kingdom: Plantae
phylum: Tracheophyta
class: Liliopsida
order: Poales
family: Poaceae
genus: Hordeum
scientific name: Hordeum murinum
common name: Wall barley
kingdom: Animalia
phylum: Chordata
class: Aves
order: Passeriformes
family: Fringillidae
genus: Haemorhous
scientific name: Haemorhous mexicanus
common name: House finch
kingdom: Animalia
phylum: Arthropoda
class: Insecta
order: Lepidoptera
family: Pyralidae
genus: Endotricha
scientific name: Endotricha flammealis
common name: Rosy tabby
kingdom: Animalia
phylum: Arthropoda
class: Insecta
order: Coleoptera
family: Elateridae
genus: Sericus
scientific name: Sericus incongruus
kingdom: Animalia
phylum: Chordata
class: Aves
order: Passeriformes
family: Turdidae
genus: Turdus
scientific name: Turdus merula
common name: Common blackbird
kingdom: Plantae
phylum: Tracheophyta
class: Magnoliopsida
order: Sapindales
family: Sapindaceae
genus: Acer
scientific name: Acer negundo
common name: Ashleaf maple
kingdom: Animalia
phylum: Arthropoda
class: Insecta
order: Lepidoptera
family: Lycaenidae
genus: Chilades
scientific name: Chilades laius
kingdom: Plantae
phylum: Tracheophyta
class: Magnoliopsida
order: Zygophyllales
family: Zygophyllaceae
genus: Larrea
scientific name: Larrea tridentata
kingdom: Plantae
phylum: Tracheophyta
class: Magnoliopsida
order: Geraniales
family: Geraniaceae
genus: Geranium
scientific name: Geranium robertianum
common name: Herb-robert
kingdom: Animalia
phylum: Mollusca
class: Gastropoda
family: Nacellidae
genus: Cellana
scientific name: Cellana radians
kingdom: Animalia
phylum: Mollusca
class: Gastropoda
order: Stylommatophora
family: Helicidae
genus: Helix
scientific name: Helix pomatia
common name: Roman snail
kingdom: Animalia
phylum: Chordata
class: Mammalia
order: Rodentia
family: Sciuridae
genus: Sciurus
+---+
SET EXERCISE
Copy all of the lines above word for word, in the same order.

RESULT FOR THIS EXERCISE
kingdom: Plantae
phylum: Tracheophyta
class: Liliopsida
order: Poales
family: Poaceae
genus: Hordeum
scientific name: Hordeum murinum
common name: Wall barley
kingdom: Animalia
phylum: Chordata
class: Aves
order: Passeriformes
family: Fringillidae
genus: Haemorhous
scientific name: Haemorhous mexicanus
common name: House finch
kingdom: Animalia
phylum: Arthropoda
class: Insecta
order: Lepidoptera
family: Pyralidae
genus: Endotricha
scientific name: Endotricha flammealis
common name: Rosy tabby
kingdom: Animalia
phylum: Arthropoda
class: Insecta
order: Coleoptera
family: Elateridae
genus: Sericus
scientific name: Sericus incongruus
kingdom: Animalia
phylum: Chordata
class: Aves
order: Passeriformes
family: Turdidae
genus: Turdus
scientific name: Turdus merula
common name: Common blackbird
kingdom: Plantae
phylum: Tracheophyta
class: Magnoliopsida
order: Sapindales
family: Sapindaceae
genus: Acer
scientific name: Acer negundo
common name: Ashleaf maple
kingdom: Animalia
phylum: Arthropoda
class: Insecta
order: Lepidoptera
family: Lycaenidae
genus: Chilades
scientific name: Chilades laius
kingdom: Plantae
phylum: Tracheophyta
class: Magnoliopsida
order: Zygophyllales
family: Zygophyllaceae
genus: Larrea
scientific name: Larrea tridentata
kingdom: Plantae
phylum: Tracheophyta
class: Magnoliopsida
order: Geraniales
family: Geraniaceae
genus: Geranium
scientific name: Geranium robertianum
common name: Herb-robert
kingdom: Animalia
phylum: Mollusca
class: Gastropoda
family: Nacellidae
genus: Cellana
scientific name: Cellana radians
kingdom: Animalia
phylum: Mollusca
class: Gastropoda
order: Stylommatophora
family: Helicidae
genus: Helix
scientific name: Helix pomatia
common name: Roman snail
kingdom: Animalia
phylum: Chordata
class: Mammalia
order: Rodentia
family: Sciuridae
genus: Sciurus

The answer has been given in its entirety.